His literary works have been translated into more than five languages. His first collection of poetry in Romanes, entitled Rom rodel than tela o kham (“A Romani Man Seeks His Place in the Sun”) was published in 1969.  

He published at least one collection of poetry every decade after that. His most-quoted and apparently most-translated poem was entitled “Bi kheresko, bi limoresko” (“Without a Homeland, Without a Grave”).

His monograph on the history of the Roma, which was published in 2002 in German with a foreword by Václav Havel, enjoyed great success and took its title from that poem. The monograph summarized the then-current state of knowledge about the history of Romani people, providing an overview of Romani culture and breaking down their internal divisions within the different states of Europe.    

That was followed by his monograph Seobe Roma – Krugovi pakla i venac sreće (“The Migration of Romani People – Circles of Hell and Wreaths of Happiness”), which was also focused on the culture and history of Romani people with a view to actual events in different states. His commercially most successful book was, of course, his photographic publication entitled Cigáni sveta (“Gypsies of the World”), from 1989, co-authored with Nebojša-Bato Tomašević and Dragoljub Zamurović.    

That book was translated into English, German, Italian and Japanese. It had been preceded by his richly-illustrated publication about the culture of the Roma, Zigeuner – ein Volk aus Feuer und Wind (“Gypsies – People of Fire and Wind”) from 1980, in which he focused especially on the variety of Romani existences.

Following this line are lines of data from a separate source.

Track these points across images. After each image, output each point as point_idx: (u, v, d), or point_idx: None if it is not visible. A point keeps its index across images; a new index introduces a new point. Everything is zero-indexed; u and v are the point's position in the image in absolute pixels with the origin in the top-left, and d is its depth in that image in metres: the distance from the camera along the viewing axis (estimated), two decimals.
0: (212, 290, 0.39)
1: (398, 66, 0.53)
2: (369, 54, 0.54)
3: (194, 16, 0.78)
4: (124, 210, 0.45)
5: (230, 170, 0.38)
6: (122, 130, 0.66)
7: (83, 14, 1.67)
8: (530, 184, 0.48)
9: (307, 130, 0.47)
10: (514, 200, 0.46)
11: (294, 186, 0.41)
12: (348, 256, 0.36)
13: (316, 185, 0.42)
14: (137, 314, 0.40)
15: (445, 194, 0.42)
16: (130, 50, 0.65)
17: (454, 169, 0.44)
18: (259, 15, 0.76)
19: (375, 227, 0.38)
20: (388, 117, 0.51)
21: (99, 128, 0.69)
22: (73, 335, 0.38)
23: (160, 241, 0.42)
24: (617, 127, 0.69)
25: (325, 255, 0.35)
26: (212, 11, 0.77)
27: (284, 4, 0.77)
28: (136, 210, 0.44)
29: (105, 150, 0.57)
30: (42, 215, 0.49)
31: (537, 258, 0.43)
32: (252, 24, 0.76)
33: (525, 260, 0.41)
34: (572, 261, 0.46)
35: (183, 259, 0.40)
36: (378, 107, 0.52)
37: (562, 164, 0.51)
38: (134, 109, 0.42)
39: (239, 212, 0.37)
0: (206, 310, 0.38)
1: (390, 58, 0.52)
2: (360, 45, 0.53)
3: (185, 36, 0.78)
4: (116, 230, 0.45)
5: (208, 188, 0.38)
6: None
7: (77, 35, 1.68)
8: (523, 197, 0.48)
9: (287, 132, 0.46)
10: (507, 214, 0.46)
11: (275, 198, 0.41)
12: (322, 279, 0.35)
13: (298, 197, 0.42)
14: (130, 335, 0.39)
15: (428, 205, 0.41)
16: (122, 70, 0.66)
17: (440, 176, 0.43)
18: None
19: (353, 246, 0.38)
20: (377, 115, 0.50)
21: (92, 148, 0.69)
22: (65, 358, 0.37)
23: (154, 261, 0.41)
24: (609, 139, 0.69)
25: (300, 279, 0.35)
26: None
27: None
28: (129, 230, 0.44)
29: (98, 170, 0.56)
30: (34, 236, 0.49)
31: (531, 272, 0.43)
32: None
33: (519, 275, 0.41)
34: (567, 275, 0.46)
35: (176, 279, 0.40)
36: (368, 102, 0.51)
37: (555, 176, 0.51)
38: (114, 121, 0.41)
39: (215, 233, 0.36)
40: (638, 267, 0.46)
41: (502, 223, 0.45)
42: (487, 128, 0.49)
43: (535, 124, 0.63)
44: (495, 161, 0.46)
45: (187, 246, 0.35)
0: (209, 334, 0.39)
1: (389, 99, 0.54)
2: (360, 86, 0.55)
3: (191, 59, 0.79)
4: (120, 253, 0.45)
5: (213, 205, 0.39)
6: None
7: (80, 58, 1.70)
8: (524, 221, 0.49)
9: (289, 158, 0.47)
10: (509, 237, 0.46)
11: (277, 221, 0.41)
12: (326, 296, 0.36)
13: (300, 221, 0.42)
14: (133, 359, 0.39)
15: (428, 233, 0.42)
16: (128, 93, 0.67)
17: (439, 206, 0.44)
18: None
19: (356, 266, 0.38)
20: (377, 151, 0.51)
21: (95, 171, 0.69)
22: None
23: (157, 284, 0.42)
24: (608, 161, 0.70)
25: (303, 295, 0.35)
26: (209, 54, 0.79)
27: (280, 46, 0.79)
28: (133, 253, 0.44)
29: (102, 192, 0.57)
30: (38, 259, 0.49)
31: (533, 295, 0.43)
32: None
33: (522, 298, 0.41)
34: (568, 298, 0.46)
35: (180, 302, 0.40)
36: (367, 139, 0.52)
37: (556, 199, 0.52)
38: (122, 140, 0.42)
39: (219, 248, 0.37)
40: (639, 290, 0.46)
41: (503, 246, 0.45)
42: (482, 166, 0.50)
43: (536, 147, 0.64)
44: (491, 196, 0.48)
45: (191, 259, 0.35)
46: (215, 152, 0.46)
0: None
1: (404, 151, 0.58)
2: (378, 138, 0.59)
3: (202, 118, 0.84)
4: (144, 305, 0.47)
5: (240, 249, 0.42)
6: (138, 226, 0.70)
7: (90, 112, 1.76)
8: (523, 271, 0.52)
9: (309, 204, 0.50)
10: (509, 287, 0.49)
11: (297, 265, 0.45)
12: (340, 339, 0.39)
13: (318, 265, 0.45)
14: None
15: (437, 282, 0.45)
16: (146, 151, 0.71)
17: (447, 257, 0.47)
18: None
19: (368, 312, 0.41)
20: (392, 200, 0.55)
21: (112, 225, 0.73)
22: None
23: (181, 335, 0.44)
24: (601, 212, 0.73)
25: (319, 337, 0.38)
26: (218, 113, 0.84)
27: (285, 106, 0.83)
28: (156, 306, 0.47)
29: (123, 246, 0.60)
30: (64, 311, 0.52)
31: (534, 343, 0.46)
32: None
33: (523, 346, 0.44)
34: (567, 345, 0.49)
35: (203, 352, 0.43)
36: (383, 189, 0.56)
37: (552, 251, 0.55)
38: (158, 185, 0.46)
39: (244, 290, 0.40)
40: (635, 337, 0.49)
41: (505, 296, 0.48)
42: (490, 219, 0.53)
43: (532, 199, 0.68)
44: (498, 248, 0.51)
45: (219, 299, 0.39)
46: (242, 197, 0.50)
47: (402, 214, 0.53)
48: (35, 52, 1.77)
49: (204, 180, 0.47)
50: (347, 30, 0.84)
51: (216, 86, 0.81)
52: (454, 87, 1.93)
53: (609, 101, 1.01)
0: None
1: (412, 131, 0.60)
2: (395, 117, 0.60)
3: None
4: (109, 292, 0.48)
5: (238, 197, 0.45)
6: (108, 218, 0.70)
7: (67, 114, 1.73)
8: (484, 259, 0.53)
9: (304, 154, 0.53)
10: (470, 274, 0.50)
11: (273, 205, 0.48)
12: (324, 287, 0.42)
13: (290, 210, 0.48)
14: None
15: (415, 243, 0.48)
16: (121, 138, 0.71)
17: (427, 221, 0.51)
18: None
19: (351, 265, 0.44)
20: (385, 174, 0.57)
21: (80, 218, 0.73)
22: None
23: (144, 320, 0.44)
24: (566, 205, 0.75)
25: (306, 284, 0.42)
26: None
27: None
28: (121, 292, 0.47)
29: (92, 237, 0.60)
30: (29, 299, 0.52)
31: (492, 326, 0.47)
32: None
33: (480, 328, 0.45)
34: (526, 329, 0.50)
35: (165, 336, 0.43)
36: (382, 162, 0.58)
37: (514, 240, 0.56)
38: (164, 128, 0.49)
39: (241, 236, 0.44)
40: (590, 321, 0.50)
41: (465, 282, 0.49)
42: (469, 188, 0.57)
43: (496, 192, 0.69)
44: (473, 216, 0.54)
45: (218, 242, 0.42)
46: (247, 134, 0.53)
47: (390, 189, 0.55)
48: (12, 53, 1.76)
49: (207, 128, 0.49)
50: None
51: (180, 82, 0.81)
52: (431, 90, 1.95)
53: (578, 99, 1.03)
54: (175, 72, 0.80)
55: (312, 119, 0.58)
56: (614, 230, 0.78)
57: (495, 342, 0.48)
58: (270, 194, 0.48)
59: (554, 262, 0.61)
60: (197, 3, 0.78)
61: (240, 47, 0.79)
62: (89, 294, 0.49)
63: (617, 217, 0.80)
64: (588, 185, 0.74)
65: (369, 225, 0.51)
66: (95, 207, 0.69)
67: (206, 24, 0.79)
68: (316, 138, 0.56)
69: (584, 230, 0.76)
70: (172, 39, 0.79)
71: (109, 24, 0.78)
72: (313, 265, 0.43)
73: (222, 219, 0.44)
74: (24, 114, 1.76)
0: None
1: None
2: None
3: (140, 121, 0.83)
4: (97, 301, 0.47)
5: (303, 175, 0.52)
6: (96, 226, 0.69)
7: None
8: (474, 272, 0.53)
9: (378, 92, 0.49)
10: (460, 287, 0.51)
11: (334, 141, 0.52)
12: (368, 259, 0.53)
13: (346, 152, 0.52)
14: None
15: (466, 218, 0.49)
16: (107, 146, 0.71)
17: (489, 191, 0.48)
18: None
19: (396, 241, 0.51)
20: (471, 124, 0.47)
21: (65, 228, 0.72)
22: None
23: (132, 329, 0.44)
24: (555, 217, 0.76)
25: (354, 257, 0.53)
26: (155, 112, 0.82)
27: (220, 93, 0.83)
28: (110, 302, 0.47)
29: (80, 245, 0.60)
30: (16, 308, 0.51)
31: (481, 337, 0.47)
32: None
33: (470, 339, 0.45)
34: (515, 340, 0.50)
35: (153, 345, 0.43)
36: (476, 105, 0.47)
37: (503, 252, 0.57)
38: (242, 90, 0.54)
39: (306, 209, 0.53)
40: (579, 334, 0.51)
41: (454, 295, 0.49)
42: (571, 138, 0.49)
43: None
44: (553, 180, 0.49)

“Rajko Djurić was always fascinated by the strength that Romani people in different European countries managed to mobilize and spend on maintaining and preserving their ancient, distinctive culture. His aim was to communicate that fascination to the majority society and thereby to create an alternative perspective on the Romani nation. From his articles and books what clearly resounds is a constant emphasis on the diversity of Romani culture and life, without forgetting their poverty and suffering. He dedicates his reflections to the causes of that alarming state of affairs, and he is also involved with the development of literature, whether original Romani creations or the depiction of Romani people as elaborated by majority-society authors,” writes Peter Wagner in the Czech academic journal Romano džaniben

Mr Djurić also contributed to producing Aleksandr Petrović’s film Skupljaci Perja (English title: “I Even Met Happy Gypsies”) by translating from Romanes and advising him about Romani cultural matters. He also collaborated on Emir Kusturica’s film Dom za vešanje (English title: “Time of the Gypsies”).

In the year 2011 Mr Djurić co-founded the Romani Academy of Arts and Sciences in Belgrade and became its president. He received several international awards for his work. 

In the year 2002 he was awarded the Kurt Tucholsky Prize, which is given annually by the Swedish PEN Center to writers who have been exiled, persecuted or threatened. In April of 2003 he won the main prize in the international Roma Literary Award competition of the Open Society Institute in Budapest.